Member of the Arizona Senate from the Yavapai County district
- In office January 1921 – December 1922
- Preceded by: A. A. Johns Charles P. Hicks
- Succeeded by: Charles H. Rutherford Howard Cornick

Member of the Arizona Territory House of Representatives from the Yavapai County district
- In office 1907–1908

Personal details
- Born: 1866 Wales
- Died: January 11, 1930 (aged 63–64) Los Angeles, California
- Party: Republican
- Spouse: Etta
- Children: Victoria
- Profession: Politician, mining engineer

= David Morgan (Arizona politician) =

American politician from Arizona (1866–1930)

David Morgan was an American politician from Arizona. He served a single term in the Arizona State Senate during the 5th Arizona State Legislature, holding one of the two seats from Yavapai County.

==Biography==
Morgan was born in Wales in 1866. He immigrated to the United States in 1883. Upon his arrival in States, he briefly went to work in the coal mines in Pennsylvania, before heading further west, working in several different states, before ending up in Arizona. Morgan was married to Etta Morgan. The couple had one daughter, Virginia. Morgan lived in Jerome, Arizona.

By 1900, Morgan was involved in the mining industry in Yuma County, Arizona. In 1901 he had moved north, into Yavapai County, where he and a partner discovered the Lucky Dave mine. In 1902 he was the foreman of the Congress Mine, as well as working his own mining claims. It was discovered several years later that in 1902 Morgan was one of three mining officials targeted in a murder plot by union organizers at the Congress Mine. However, the plot was exposed prior to it being carried out, and the conspirators fled the jurisdiction. In 1904 he left the Congress mine, and became the foreman of the Imperial Mine.

In 1906 he was one of the three Republicans elected to the Arizona Territorial Legislature as members of the Arizona House of Representatives. However, after his election, due to work considerations, Morgan did not feel that he could execute his duties as a representative and tendered his resignation prior to the legislature convening in January 1907. Republican leaders asked him to reconsider, and he rescinded his resignation and joined the legislative body in February 1907. In 1911, Morgan left his position at the Imperial mine. He next went to work for the United Verde Extension Company, and while working for them was credited for the discovery of the large copper ore vein which made it the "biggest body of high grade copper ore in the world." In 1917, Morgan moved on from the United Verde Extension to become the manager of the Verde Combination Mining Company.

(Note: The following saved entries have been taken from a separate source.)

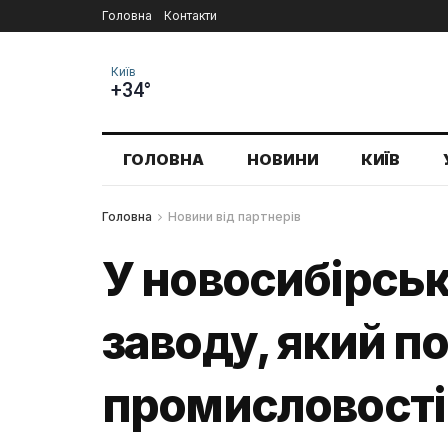
Головна
Контакти
Київ
+34°
ГОЛОВНА
НОВИНИ
КИЇВ
Головна
Новини від партнерів
У новосибірськ
заводу, який п
промисловості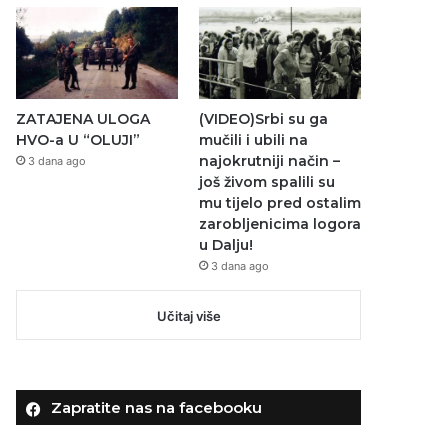
ZATAJENA ULOGA
(VIDEO)Srbi su ga
HVO-a U “OLUJI”
mučili i ubili na
najokrutniji način –
3 dana ago
još živom spalili su
mu tijelo pred ostalim
zarobljenicima logora
u Dalju!
3 dana ago
Učitaj više
Zapratite nas na facebooku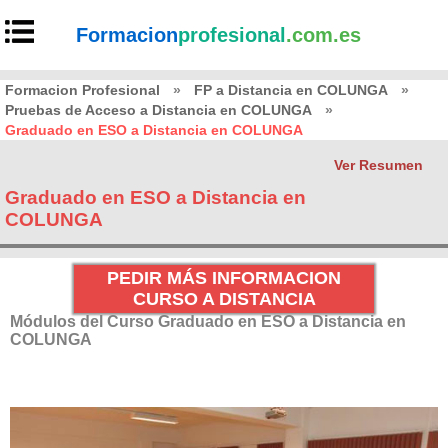
Formacion
profesional
.com.es
Formacion Profesional
»
FP a Distancia en COLUNGA
»
Pruebas de Acceso a Distancia en COLUNGA
»
Graduado en ESO a Distancia en COLUNGA
Ver Resumen
Graduado en ESO a Distancia en
COLUNGA
PEDIR MÁS INFORMACION
CURSO A DISTANCIA
Módulos del Curso Graduado en ESO a Distancia en
COLUNGA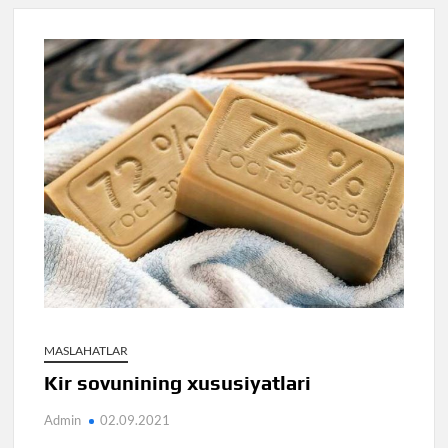
MASLAHATLAR
Kir sovunining xususiyatlari
Admin
02.09.2021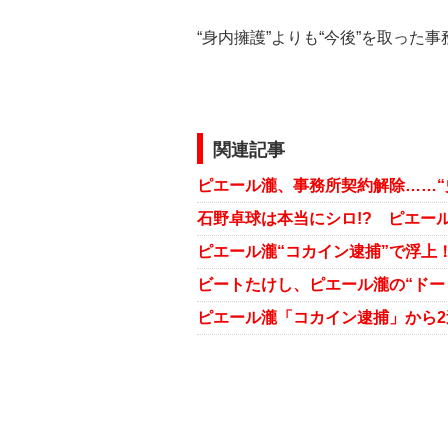
“身内擁護”よりも“今後”を取った
関連記事
ピエール瀧“コカイン逮捕”で浮上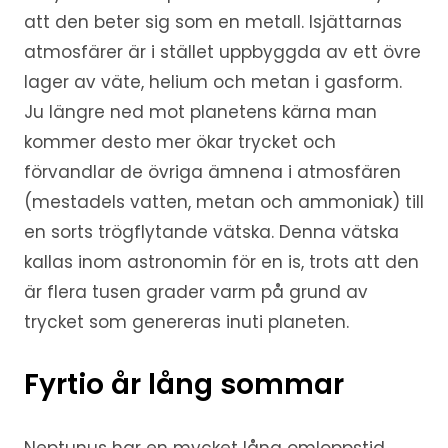
att den beter sig som en metall. Isjättarnas
atmosfärer är i stället uppbyggda av ett övre
lager av väte, helium och metan i gasform.
Ju längre ned mot planetens kärna man
kommer desto mer ökar trycket och
förvandlar de övriga ämnena i atmosfären
(mestadels vatten, metan och ammoniak) till
en sorts trögflytande vätska. Denna vätska
kallas inom astronomin för en is, trots att den
är flera tusen grader varm på grund av
trycket som genereras inuti planeten.
Fyrtio år lång sommar
Neptunus har en mycket lång omloppstid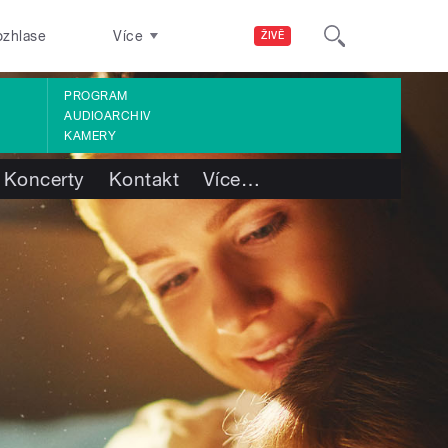
ozhlase
Více
ŽIVĚ
PROGRAM
AUDIOARCHIV
KAMERY
Koncerty
Kontakt
Více
…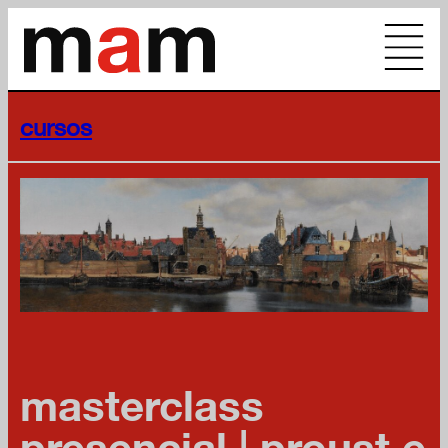
cursos
masterclass
presencial | proust e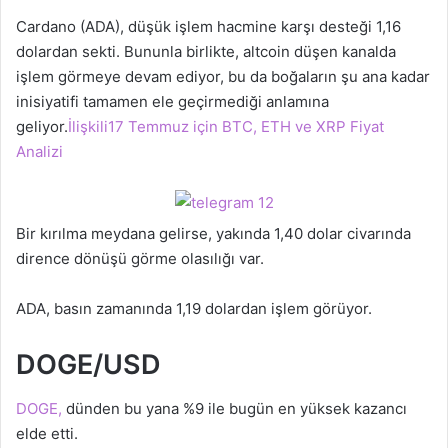
Cardano (ADA), düşük işlem hacmine karşı desteği 1,16
dolardan sekti. Bununla birlikte, altcoin düşen kanalda
işlem görmeye devam ediyor, bu da boğaların şu ana kadar
inisiyatifi tamamen ele geçirmediği anlamına
geliyor.
İlişkili17 Temmuz için BTC, ETH ve XRP Fiyat
Analizi
Bir kırılma meydana gelirse, yakında 1,40 dolar civarında
dirence dönüşü görme olasılığı var.
ADA, basın zamanında 1,19 dolardan işlem görüyor.
DOGE/USD
DOGE,
dünden bu yana %9 ile bugün en yüksek kazancı
elde etti.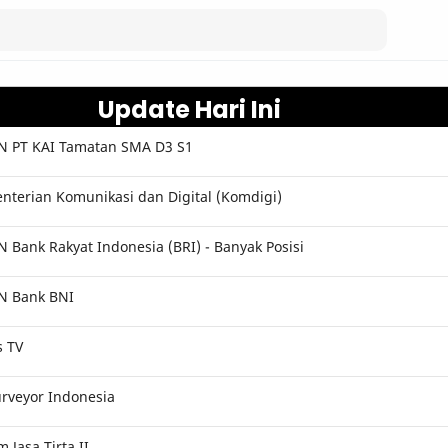
Update Hari Ini
 PT KAI Tamatan SMA D3 S1
terian Komunikasi dan Digital (Komdigi)
Bank Rakyat Indonesia (BRI) - Banyak Posisi
N Bank BNI
s TV
rveyor Indonesia
Jasa Tirta II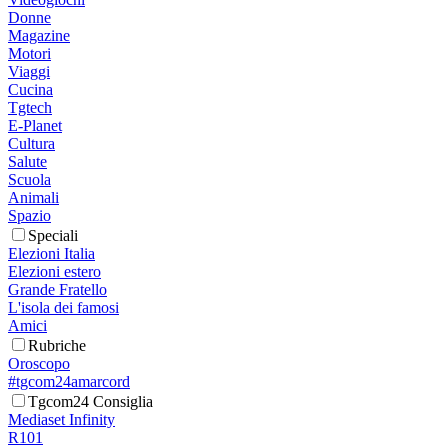
Donne
Magazine
Motori
Viaggi
Cucina
Tgtech
E-Planet
Cultura
Salute
Scuola
Animali
Spazio
Speciali
Elezioni Italia
Elezioni estero
Grande Fratello
L'isola dei famosi
Amici
Rubriche
Oroscopo
#tgcom24amarcord
Tgcom24 Consiglia
Mediaset Infinity
R101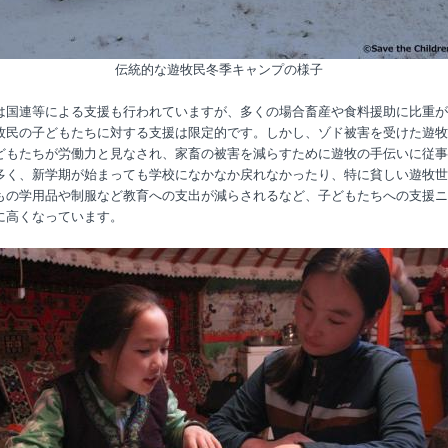
伝統的な遊牧民冬季キャンプの様子
は国連等による支援も行われていますが、多くの場合畜産や食料援助に比重が
牧民の子どもたちに対する支援は限定的です。しかし、ゾド被害を受けた遊牧
どもたちが労働力と見なされ、家畜の被害を減らすために遊牧の手伝いに従事
多く、新学期が始まっても学校になかなか戻れなかったり、特に貧しい遊牧世
もの学用品や制服など教育への支出が減らされるなど、子どもたちへの支援ニ
に高くなっています。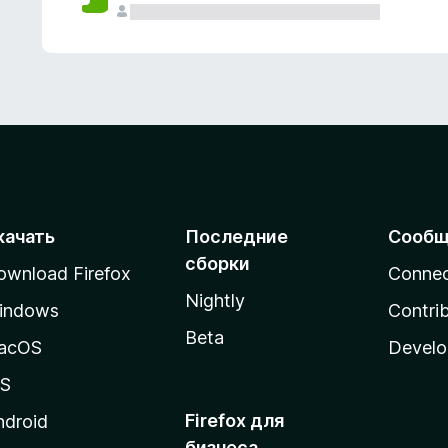
качать
Последние
Сообщ
сборки
ownload Firefox
Conne
Nightly
indows
Contri
Beta
acOS
Develo
OS
Firefox для
ndroid
бизнеса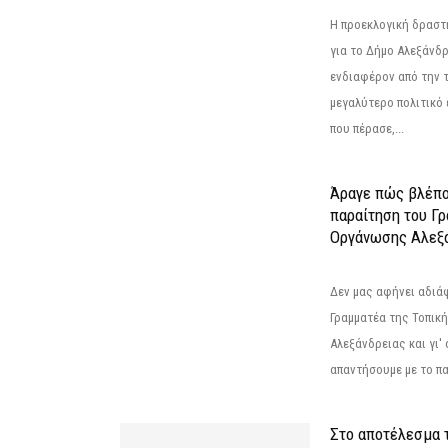
Η προεκλογική δρασ
για το Δήμο Αλεξάνδρ
ενδιαφέρον από την τ
μεγαλύτερο πολιτικό
που πέρασε,...
Άραγε πώς βλέπο
παραίτηση του Γ
Οργάνωσης Αλεξά
Δεν μας αφήνει αδιά
Γραμματέα της Τοπικ
Αλεξάνδρειας και γι'
απαντήσουμε με το π
Στο αποτέλεσμα 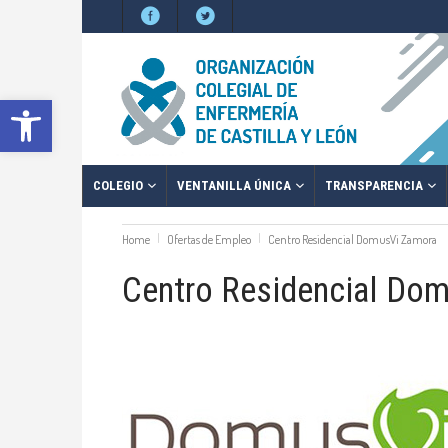
Abrir barra de herramientas
COLEGIO
VENTANILLA ÚNICA
TRANSPARENCIA
Home
Ofertas de Empleo
Centro Residencial DomusVi Zamora
Centro Residencial Do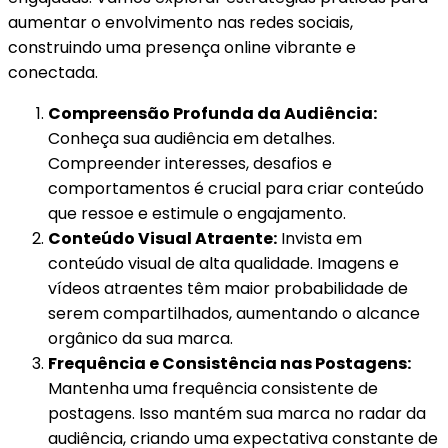
aumentar o envolvimento nas redes sociais,
construindo uma presença online vibrante e
conectada.
Compreensão Profunda da Audiência:
Conheça sua audiência em detalhes.
Compreender interesses, desafios e
comportamentos é crucial para criar conteúdo
que ressoe e estimule o engajamento.
Conteúdo Visual Atraente:
Invista em
conteúdo visual de alta qualidade. Imagens e
vídeos atraentes têm maior probabilidade de
serem compartilhados, aumentando o alcance
orgânico da sua marca.
Frequência e Consistência nas Postagens:
Mantenha uma frequência consistente de
postagens. Isso mantém sua marca no radar da
audiência, criando uma expectativa constante de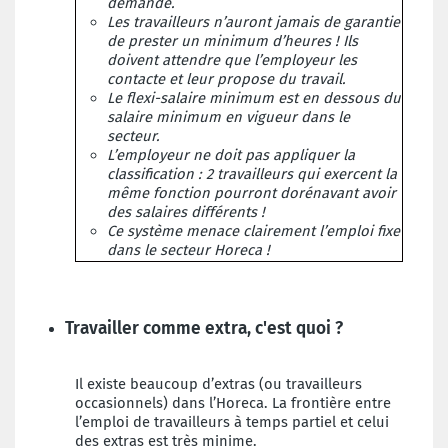
demande.
Les travailleurs n’auront jamais de garantie
de prester un minimum d’heures ! Ils
doivent attendre que l’employeur les
contacte et leur propose du travail.
Le flexi-salaire minimum est en dessous du
salaire
minimum en vigueur dans le
secteur.
L’employeur ne doit pas appliquer la
classification : 2 travailleurs qui exercent la
même fonction pourront dorénavant avoir
des salaires différents !
Ce système menace clairement l’emploi fixe
dans le secteur Horeca !
Travailler comme extra, c'est quoi ?
Il existe beaucoup d’extras (ou travailleurs
occasionnels) dans l’Horeca. La frontière entre
l’emploi de
travailleurs à temps partiel et celui
des extras est très
minime.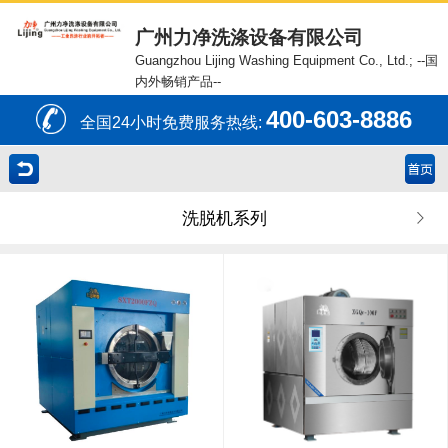
广州力净洗涤设备有限公司
Guangzhou Lijing Washing Equipment Co., Ltd.;
--国
内外畅销产品--
400-603-8886
全国24小时免费服务热线:
洗脱机系列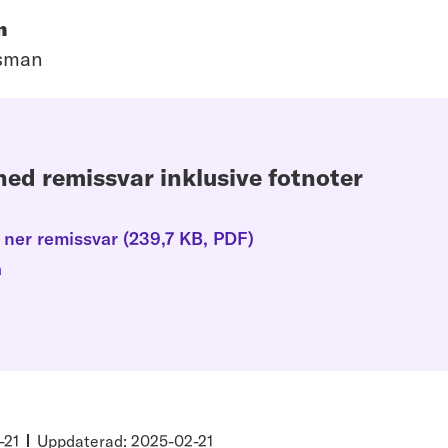
n
dsman
ed remissvar inklusive fotnoter
 ner remissvar
(
239,7 KB
, PDF
)
a
-21
Uppdaterad: 2025-02-21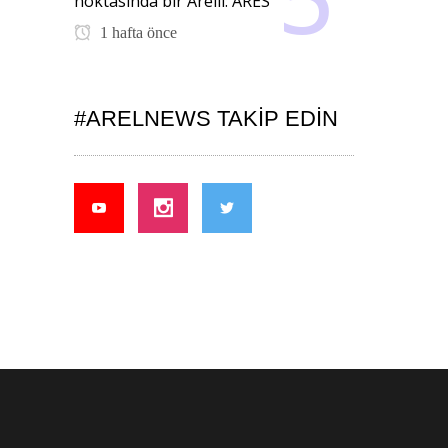
noktasında bir Arelli: ARES
1 hafta önce
#ARELNEWS TAKIP EDIN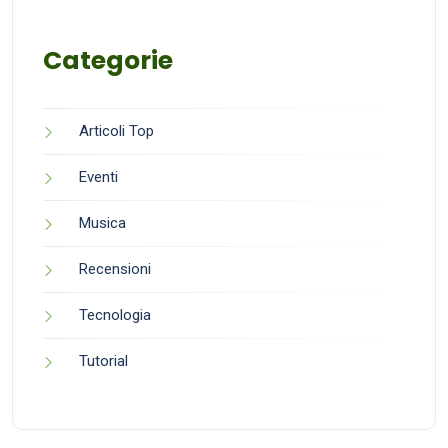
Categorie
Articoli Top
Eventi
Musica
Recensioni
Tecnologia
Tutorial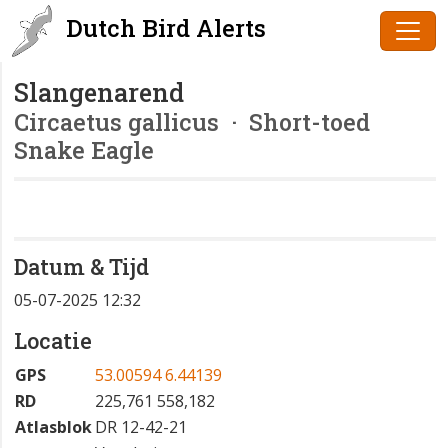
Dutch Bird Alerts
Slangenarend
Circaetus gallicus
· Short-toed
Snake Eagle
Datum & Tijd
05-07-2025 12:32
Locatie
GPS
53.00594 6.44139
RD
225,761 558,182
Atlasblok
DR 12-42-21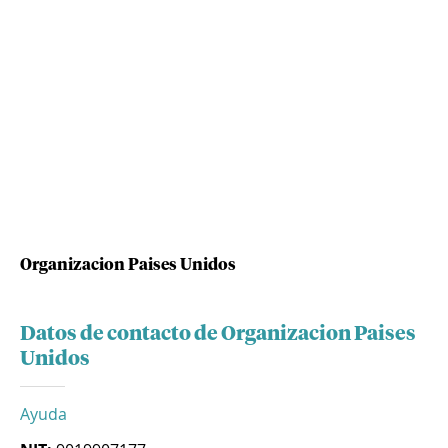
Organizacion Paises Unidos
Datos de contacto de Organizacion Paises
Unidos
Ayuda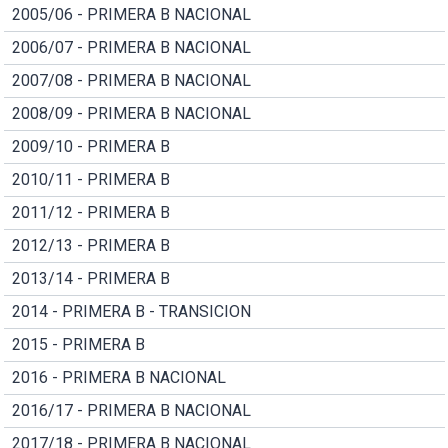
2005/06 - PRIMERA B NACIONAL
2006/07 - PRIMERA B NACIONAL
2007/08 - PRIMERA B NACIONAL
2008/09 - PRIMERA B NACIONAL
2009/10 - PRIMERA B
2010/11 - PRIMERA B
2011/12 - PRIMERA B
2012/13 - PRIMERA B
2013/14 - PRIMERA B
2014 - PRIMERA B - TRANSICION
2015 - PRIMERA B
2016 - PRIMERA B NACIONAL
2016/17 - PRIMERA B NACIONAL
2017/18 - PRIMERA B NACIONAL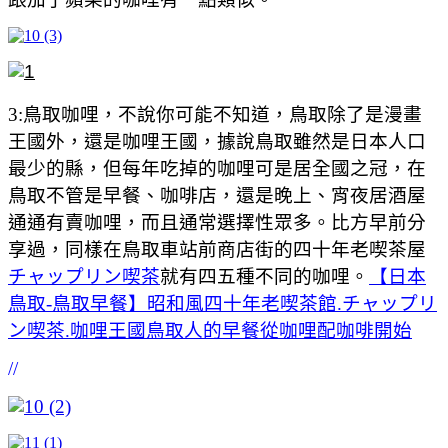
3:鳥取咖哩，不說你可能不知道，鳥取除了是漫畫
王國外，還是咖哩王國，據說鳥取雖然是日本人口
最少的縣，但每年吃掉的咖哩可是居全國之冠，在
鳥取不管是早餐、咖啡店，還是晚上、宵夜居酒屋
通通有賣咖哩，而且通常選擇性眾多。比方早前分
享過，同樣在鳥取車站前商店街的四十年老喫茶屋
チャップリン喫茶
就有四五種不同的咖哩。
【日本
鳥取-鳥取早餐】昭和風四十年老喫茶館.チャップリ
ン喫茶.咖哩王國鳥取人的早餐從咖哩配咖啡開始
//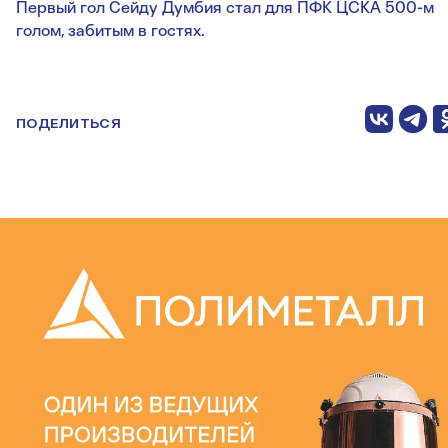
Первый гол Сейду Думбия стал для ПФК ЦСКА 500-м
голом, забитым в гостях.
ПОДЕЛИТЬСЯ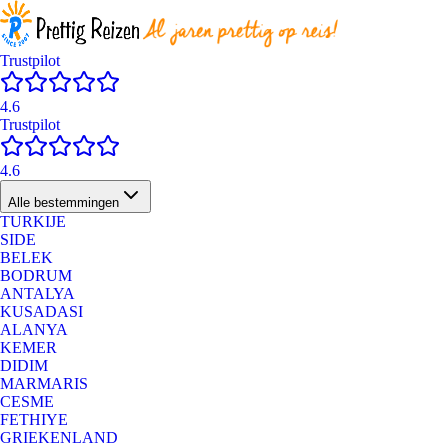
Trustpilot
4.6
Trustpilot
4.6
Alle bestemmingen
TURKIJE
SIDE
BELEK
BODRUM
ANTALYA
KUSADASI
ALANYA
KEMER
DIDIM
MARMARIS
CESME
FETHIYE
GRIEKENLAND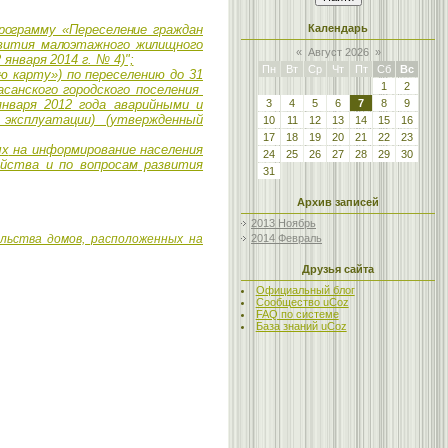
рограмму «Переселение граждан
Календарь
звития малоэтажного жилищного
«
Август 2026
»
 января 2014 г. № 4)
";
Пн
Вт
Ср
Чт
Пт
Сб
Вс
ю карту») по переселению до 31
1
2
санского городского поселения
нваря 2012 года аварийными и
3
4
5
6
7
8
9
эксплуатации) (утвержденный
10
11
12
13
14
15
16
17
18
19
20
21
22
23
ых
на информирование населения
24
25
26
27
28
29
30
йства и по вопросам
развития
31
Архив записей
2013 Ноябрь
льства домов, расположенных на
2014 Февраль
Друзья сайта
Официальный блог
Сообщество uCoz
FAQ по системе
База знаний uCoz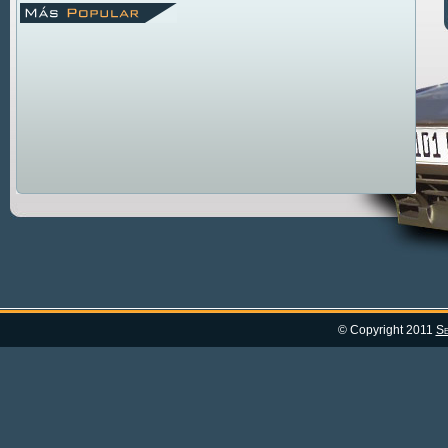
© Copyright 2011
Se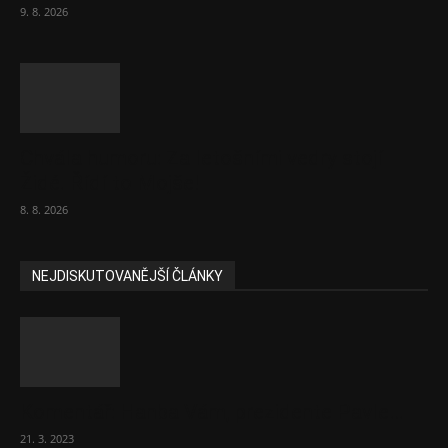
9. 8. 2026
Chvála humoru: Za letošními vedry stojí
Židé. Řídí to Mojše!
8. 8. 2026
NEJDISKUTOVANĚJŠÍ ČLÁNKY
Komentář: Hanba Vám, prezidente Pavle…
21. 3. 2023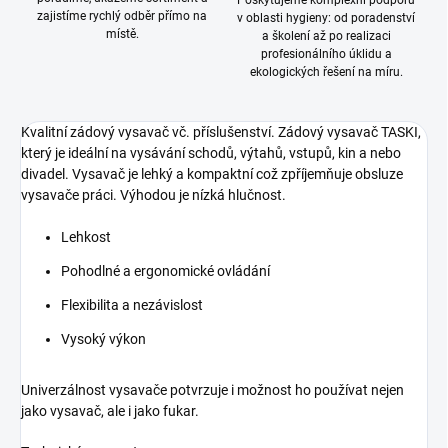
Poskytujeme komplexní podporu
zajistíme rychlý odběr přímo na
v oblasti hygieny: od poradenství
místě.
a školení až po realizaci
profesionálního úklidu a
ekologických řešení na míru.
Kvalitní zádový vysavač vč. příslušenství.
Zádový vysavač TASKI,
který je ideální na vysávání schodů, výtahů, vstupů, kin a nebo
divadel. Vysavač je lehký a kompaktní což zpříjemňuje obsluze
vysavače práci. Výhodou je nízká hlučnost.
Lehkost
Pohodlné a ergonomické ovládání
Flexibilita a nezávislost
Vysoký výkon
Univerzálnost vysavače potvrzuje i možnost ho používat nejen
jako vysavač, ale i jako fukar.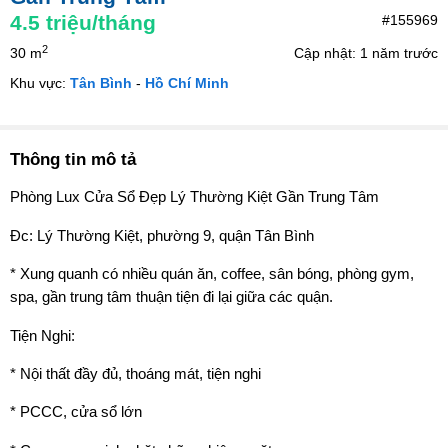
4.5
triệu/tháng
#155969
2
30 m
Cập nhật: 1 năm trước
Khu vực:
Tân Bình
-
Hồ Chí Minh
Thông tin mô tả
Phòng Lux Cửa Sổ Đẹp Lý Thường Kiệt Gần Trung Tâm
Đc: Lý Thường Kiệt, phường 9, quận Tân Bình
* Xung quanh có nhiều quán ăn, coffee, sân bóng, phòng gym,
spa, gần trung tâm thuận tiện đi lại giữa các quận.
Tiện Nghi:
* Nội thất đầy đủ, thoáng mát, tiện nghi
* PCCC, cửa sổ lớn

In 1920, he and Charles E. Burton ran unopposed in the Republican primary for the two Arizona State Senate seats from Yavapai County. Morgan and Burton easily defeated their Democrat opponents, incumbents A. A. Johns and Charles P. Hicks, in the November general election. During the election, Morgan was traveling through Europe. After his election to the Senate, his candidacy was called into question, since, being in Europe, he did not sign his nominating certificate. By 1925, Morgan have moved from Jerome to Los Angeles, California. In California, he worked as a consultant geologist. Morgan died on January 11, 1930, in the Good Samaritan Hospital in Los Angeles, California. While he had been in ill health for some time, his death was unexpected. At the time of his death he was the vice-president and general manager of the Zenda Gold Mining Company, near Barstow. He was a resident of Huntington Park.